The analysis revealed that women were more likely than men to use opioids during the course of the buprenorphine/naloxone clinical trial. For men, experiencing more medical and family problems (i.e., scoring higher in those two ASI-L domains) increased the likelihood they would test positive for opioids at the start of the trial, but no ASI-L composite scores predicted opioid use during the course of the treatment trial.

Women with higher ASI-L medical composite scores, on the other hand, demonstrated the opposite: they were less like to test positive for opioids at the start of the trial, and more likely to submit them during treatment.

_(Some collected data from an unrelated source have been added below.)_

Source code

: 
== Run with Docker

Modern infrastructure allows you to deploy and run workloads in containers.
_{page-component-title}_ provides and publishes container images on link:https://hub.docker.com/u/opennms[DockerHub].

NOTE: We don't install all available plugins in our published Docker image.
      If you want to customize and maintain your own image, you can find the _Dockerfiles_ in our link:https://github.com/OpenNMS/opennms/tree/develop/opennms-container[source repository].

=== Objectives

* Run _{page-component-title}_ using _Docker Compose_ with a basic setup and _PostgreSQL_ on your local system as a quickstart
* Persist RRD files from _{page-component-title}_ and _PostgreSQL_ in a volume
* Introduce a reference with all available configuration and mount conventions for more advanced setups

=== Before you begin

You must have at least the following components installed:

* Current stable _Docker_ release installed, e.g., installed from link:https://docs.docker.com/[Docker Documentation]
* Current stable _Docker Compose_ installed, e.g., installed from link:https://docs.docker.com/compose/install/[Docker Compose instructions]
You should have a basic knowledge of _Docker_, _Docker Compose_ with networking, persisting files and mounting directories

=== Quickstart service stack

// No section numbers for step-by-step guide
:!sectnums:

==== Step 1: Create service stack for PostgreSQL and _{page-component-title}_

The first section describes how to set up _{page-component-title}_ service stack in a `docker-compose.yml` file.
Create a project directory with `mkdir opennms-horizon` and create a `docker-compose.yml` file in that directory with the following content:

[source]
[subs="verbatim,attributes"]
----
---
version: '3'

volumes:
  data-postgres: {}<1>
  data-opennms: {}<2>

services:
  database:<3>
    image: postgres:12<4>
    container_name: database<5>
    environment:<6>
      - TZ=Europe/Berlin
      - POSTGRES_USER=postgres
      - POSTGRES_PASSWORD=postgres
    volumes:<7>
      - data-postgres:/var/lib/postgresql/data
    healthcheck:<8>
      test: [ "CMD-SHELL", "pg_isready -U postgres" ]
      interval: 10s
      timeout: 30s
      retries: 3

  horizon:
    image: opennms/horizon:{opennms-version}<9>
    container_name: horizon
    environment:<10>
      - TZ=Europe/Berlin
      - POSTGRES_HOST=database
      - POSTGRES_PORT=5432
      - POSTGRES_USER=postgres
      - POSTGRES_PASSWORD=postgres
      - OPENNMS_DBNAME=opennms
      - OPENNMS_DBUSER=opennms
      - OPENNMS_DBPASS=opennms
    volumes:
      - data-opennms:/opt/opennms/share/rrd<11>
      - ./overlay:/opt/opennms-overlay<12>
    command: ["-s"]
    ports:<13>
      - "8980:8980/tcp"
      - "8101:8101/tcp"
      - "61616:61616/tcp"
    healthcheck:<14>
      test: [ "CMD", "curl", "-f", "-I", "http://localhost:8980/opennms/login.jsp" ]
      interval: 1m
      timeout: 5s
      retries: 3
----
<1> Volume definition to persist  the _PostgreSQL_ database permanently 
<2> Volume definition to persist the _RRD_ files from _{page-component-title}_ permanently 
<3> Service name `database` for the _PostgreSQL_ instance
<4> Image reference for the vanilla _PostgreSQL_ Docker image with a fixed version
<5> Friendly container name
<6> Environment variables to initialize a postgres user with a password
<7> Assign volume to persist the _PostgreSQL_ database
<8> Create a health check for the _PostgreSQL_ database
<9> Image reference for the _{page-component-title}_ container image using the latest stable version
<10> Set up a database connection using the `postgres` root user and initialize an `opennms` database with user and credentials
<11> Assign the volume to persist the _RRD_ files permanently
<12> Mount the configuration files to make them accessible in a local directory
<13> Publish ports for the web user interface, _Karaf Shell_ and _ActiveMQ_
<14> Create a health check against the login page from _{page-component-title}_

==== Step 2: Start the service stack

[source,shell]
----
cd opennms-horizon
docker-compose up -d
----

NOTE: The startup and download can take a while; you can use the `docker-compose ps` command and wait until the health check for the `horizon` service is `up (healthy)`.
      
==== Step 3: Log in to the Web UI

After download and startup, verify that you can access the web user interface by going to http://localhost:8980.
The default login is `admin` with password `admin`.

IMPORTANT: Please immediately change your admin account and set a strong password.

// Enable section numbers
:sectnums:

Conclusions: These findings demonstrate significant sex differences in buprenorphine/naloxone treatment for opioid use disorder, with sex differences also predicting use during treatment. In addition, sex-specific risk factors such as medical problems may assist in developing more precise treatment strategies to couple with buprenorphine/naloxone therapy. Women experienced an increase in opioid use during treatment in relation to medical problems for women, suggesting that complementary treatment for medical problems during opioid replacement therapy would benefit them. Failure to address these needs may result in less successful opioid treatment for women.